There’s a long-held belief out there that MCP’s are bad, and that you should actually use CLI’s instead, if you want to save on token spend when it comes to LLM tool use. To me that argument never really made any sense, because you still have to provide the LLM context so it knows what CLI to run, how to run it and how to interpret the result of it. Things that the MCP does for you. How come the CLI takes fewer tokens?

Sure, there’s probably some communication overhead, but I can’t see how it would be something significant enough to entirely forgo the benefits of a standardized communication protocol that is the MCP and to instead favor the wild west of self-made CLI integrations, which are more costly to create and to maintain, because you have to make those, whereas MCP servers are ready-made for LLM integration.

Talk is cheap: experiment time

Instead of talking in hypotheticals, let’s run an actual experiment, shall we? At work I help build the CodeScene CodeHealth MCP, and it has a tool called code_health_review. Simply put, it takes a file and analyses its code health.

What it does is not all that important, but what is important is that this MCP tool is just a thin wrapper over the CodeScene CLI’s cs review {file} call, which makes it ideal to use for our experiment.

I will be using the exact same context for the CLI test as is in the MCP’s tool description, that way the context the LLM has is identical in knowing what input it needs to give and what output it can expect, and the only difference we should see is what we’re actually interested in - the communication overhead difference between the MCP and the CLI.

For this test I’ve created a little script that uses Claude Sonnet 4.6.

The MCP approach is to run the code_health_review tool with full description + JSON schema input_schema in the tools array, have the LLM emit a tool_use block with {"file_path": "/path/to/repo/calculator.py"}, return the tool result and have the LLM summarize.

The CLI approach is to use the equivalent instructions of the MCP in the system prompt (how to run cs review, what it returns, score interpretation), have a generic bash tool in tools array for command execution, have the LLM emit a tool_use block with ‌{"command": "cs review --output-format=json /path/to/repo/calculator.py"}, return the tool result and have the LLM summarize.

Experiment result: no difference

Based on this little experiment it seems my gut feeling was right - there’s no significant difference between the MCP and the CLI when it comes to direct tool calling.

The MCP used 5 fewer input tokens on the initial request (900 vs 905). It seems Anthropic’s internal tool schema representation is approximately the same cost as equivalent free-form text in a system prompt.

The per-call overhead is negligible. The assistant’s tool call + the tool result being appended to the context took 2 additional tokens over the CLI (93 for the MCP vs 91 for the CLI).

The MCP tool definition (name + description + JSON schema) seems to tokenize to roughly the same as equivalent system prompt instructions + a bash tool definition.
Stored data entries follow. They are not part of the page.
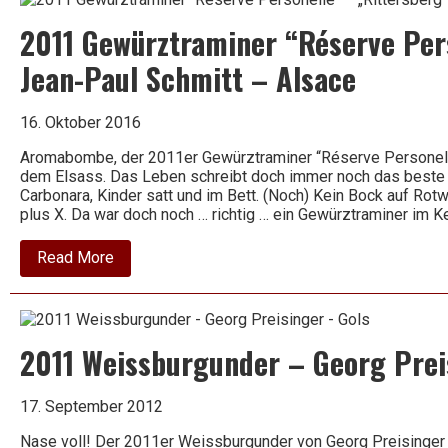
–
Merler
2011 Gewürztraminer “Réserve Per
Königslay-
Terrassen
–
Jean-Paul Schmitt – Alsace
Kallfelz
16. Oktober 2016
Aromabombe, der 2011er Gewürztraminer “Réserve Personelle
dem Elsass. Das Leben schreibt doch immer noch das best
Carbonara, Kinder satt und im Bett. (Noch) Kein Bock auf Rot
plus X. Da war doch noch … richtig … ein Gewürztraminer im K
about
Read More
2011
Gewürztraminer
“Réserve
Personelle“
–
2011 Weissburgunder – Georg Prei
„Rittersberg“
Jean-
Paul
Schmitt
17. September 2012
–
Alsace
Nase voll! Der 2011er Weissburgunder von Georg Preisinger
The JSON schema structure of the MCP (type, properties, required) is offset by the CLI approach needing both the instructional text AND a generic bash tool definition.

The LLM summary output token spend is inconclusive because it differs on each run. Sometimes the CLI takes more tokens, sometimes the MCP does. Generally the difference here doesn’t seem to exceed more than ~70 tokens, and this is irrelevant to our experiment anyway as the summary is based on the prompt given, which in our case is identical.

The only real argument that could be made against the MCP’s is that MCP’s will load all their tools to the context window at all times, whereas with the CLI you can either pick and choose what you add to context window, or use SKILL’s, which can be deferred and thus loaded on-demand.

Except that argument also falls flat on its face, because MCP tools are also deferred. By now most mainstream clients use some sort of MCP tool deferral mechanism. OpenAI does, Anthropic does, with many others in progress of adding it.

SKILL’s vs MCP’s

SKILL’s and MCP’s are two different things, aimed at solving different problems, but that doesn’t stop people from using one over the other or one as the other. In a world where both use deferred search, the initial context usage does not really differ, and so you might think it doesn’t matter which you use for your use case, but it does.

SKILL’s, once loaded into the context window, use less tokens because they are only loaded once into the context window, but this comes at a cost of accuracy over subsequent requests (i.e context pollution) and compaction processes.

MCP’s, once loaded into the context window, use more tokens because they are added to every request, but this means that they keep their accuracy and are more reliable than SKILL’s. Keep in mind that only the MCP tools that the tool search found are loaded into the context window, not all tools of any given MCP server.

The two are behaviorally different, so I would really consider your use case before going ahead and using one as the other. They do complement each other well though.

Conclusion

There is virtually no difference between MCP’s, CLI’s or a mix of CLI’s with SKILL’s when it comes to input token spend. There is behavioral differences going forward in how SKILL’s and MCP’s differ, which come with their own pro’s and con’s, and it’s clear that one is not really a substitute for the other.

The narrative that MCP’s consume significantly more tokens is, well, contextual. It is only once the MCP tools have been searched and loaded into the context window that they do, but as you go about your day otherwise, they won’t. If you have 1000 MCP tools it will NOT load 1000 tools into the context window.